Top of Data to process

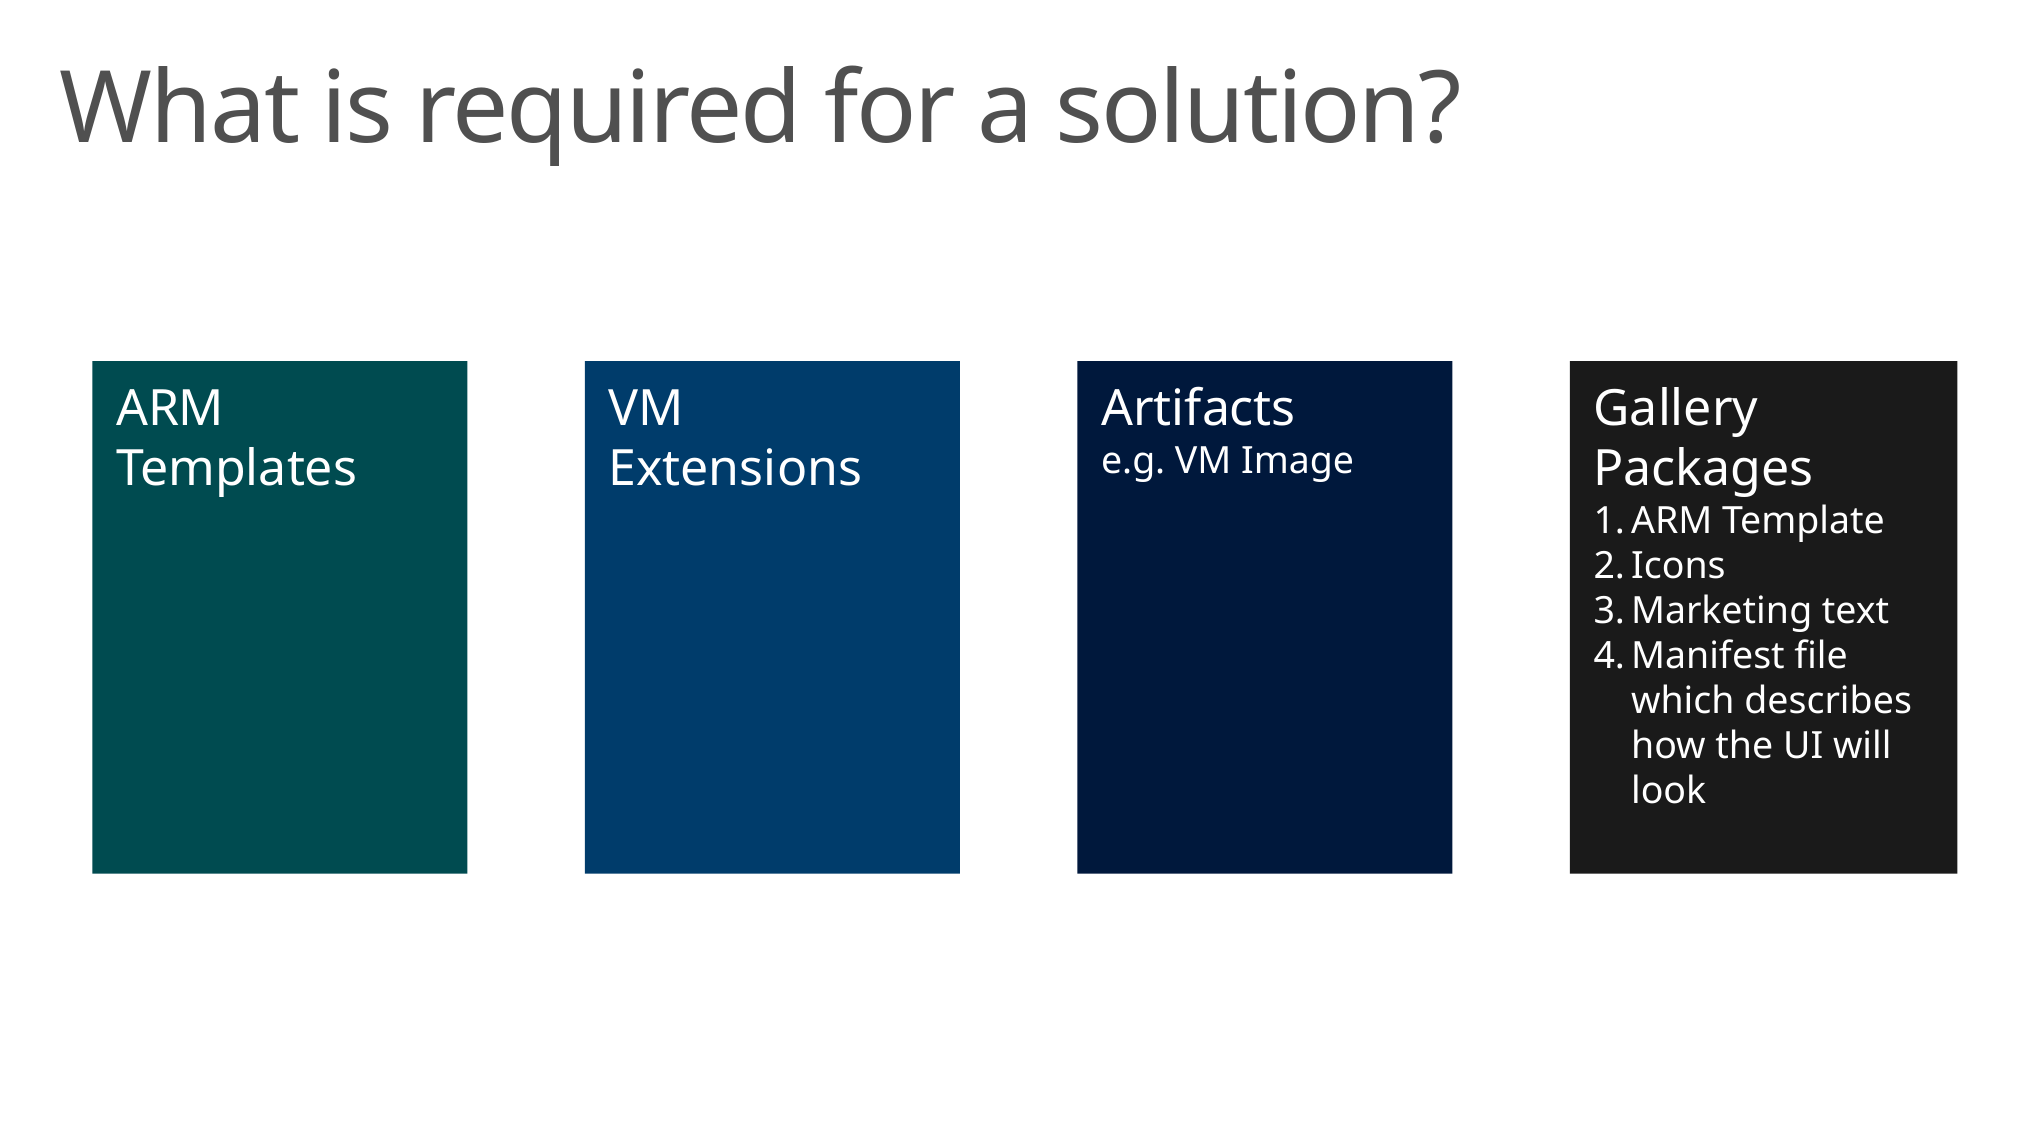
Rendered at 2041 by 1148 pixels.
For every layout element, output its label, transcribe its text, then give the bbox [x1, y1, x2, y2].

Bottom of Data to process
Top of Data to process

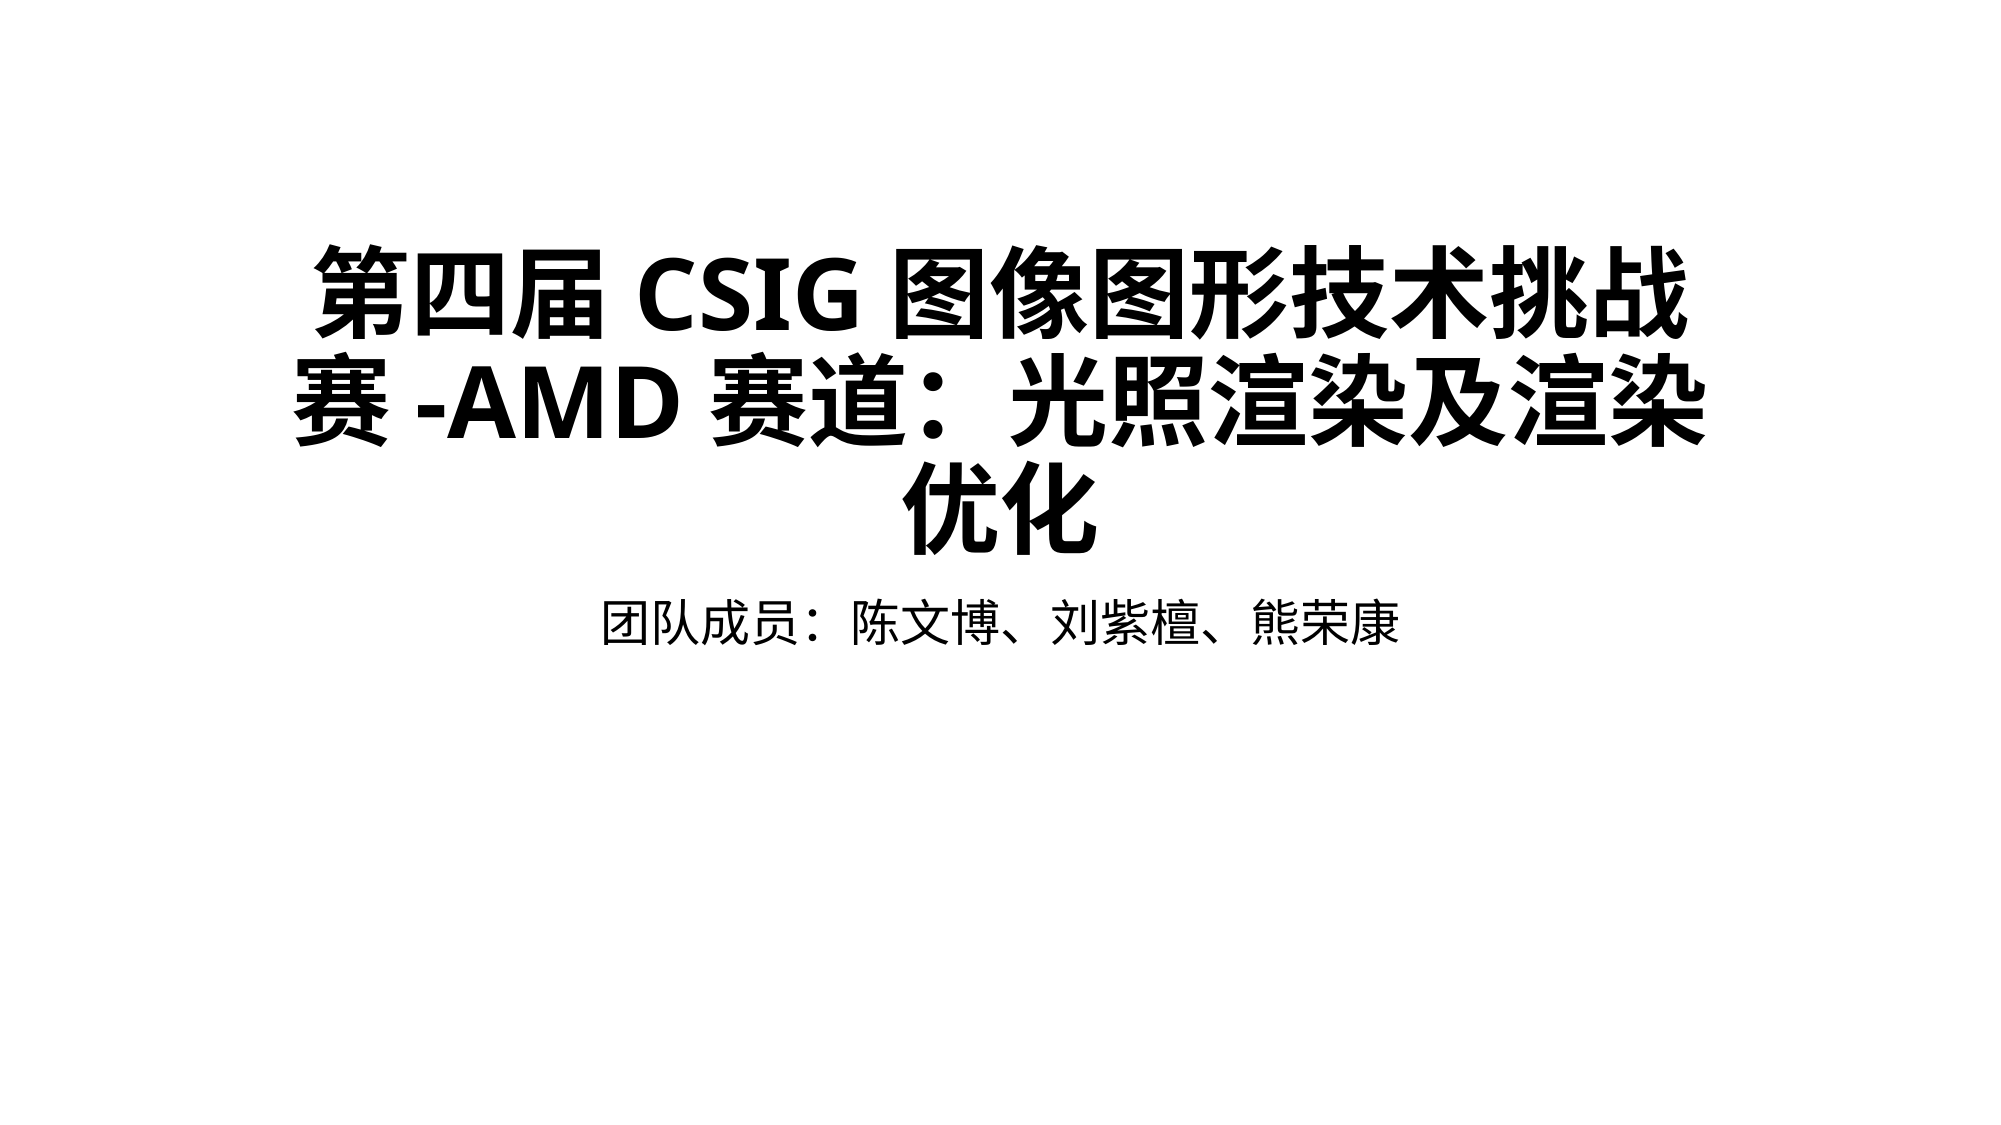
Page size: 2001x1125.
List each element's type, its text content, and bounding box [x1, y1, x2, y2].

Bottom of Data to process
Top of Data to process

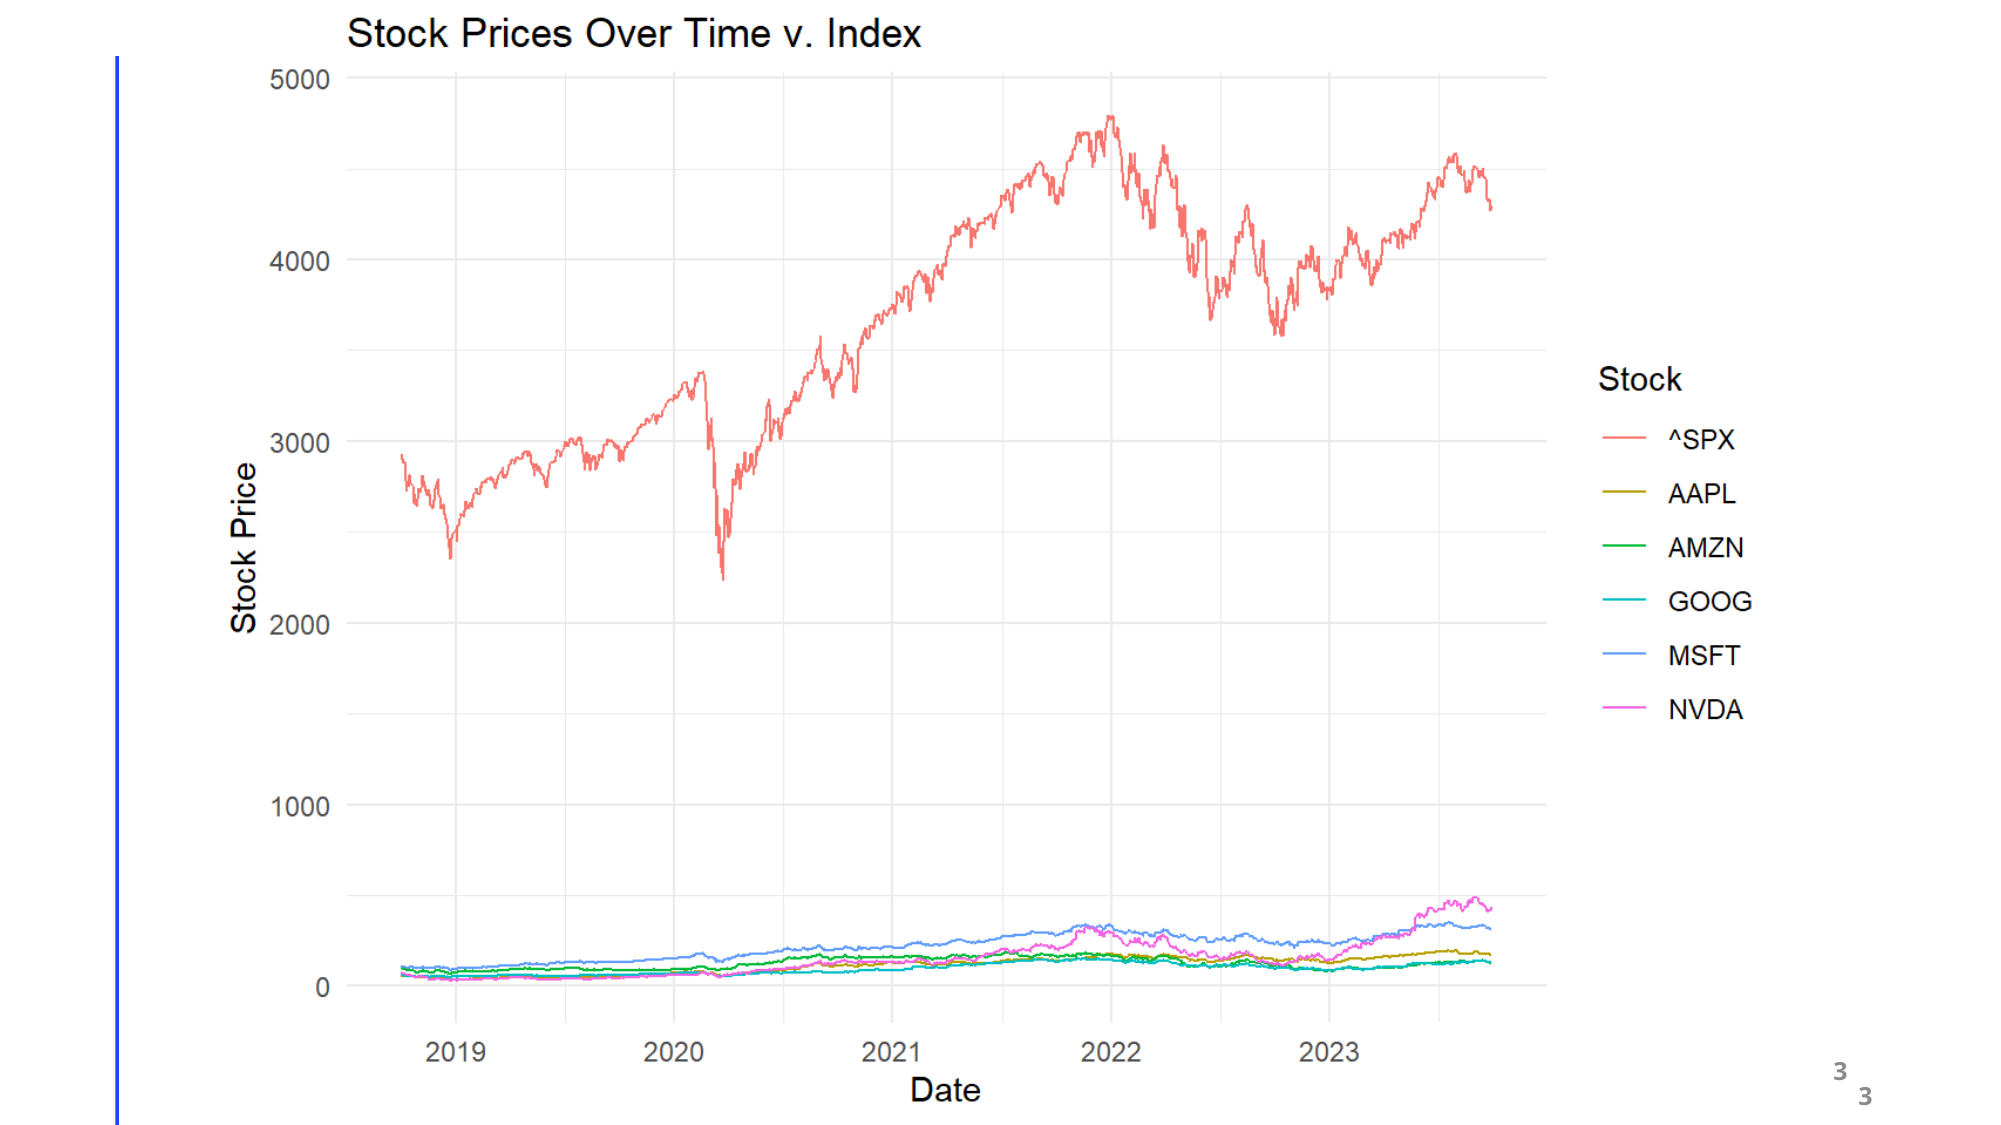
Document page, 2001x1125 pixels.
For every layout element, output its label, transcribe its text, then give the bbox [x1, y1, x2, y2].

Bottom of Data to process

Please give an exact copy of the entries above, from the line with "Page size: 2001x1125." down to the line with "List each element's", inclusive, and nothing else.

▸ Task solution:
Page size: 2001x1125.
List each element's type, its text content, and bounding box [x1, y1, x2, y2].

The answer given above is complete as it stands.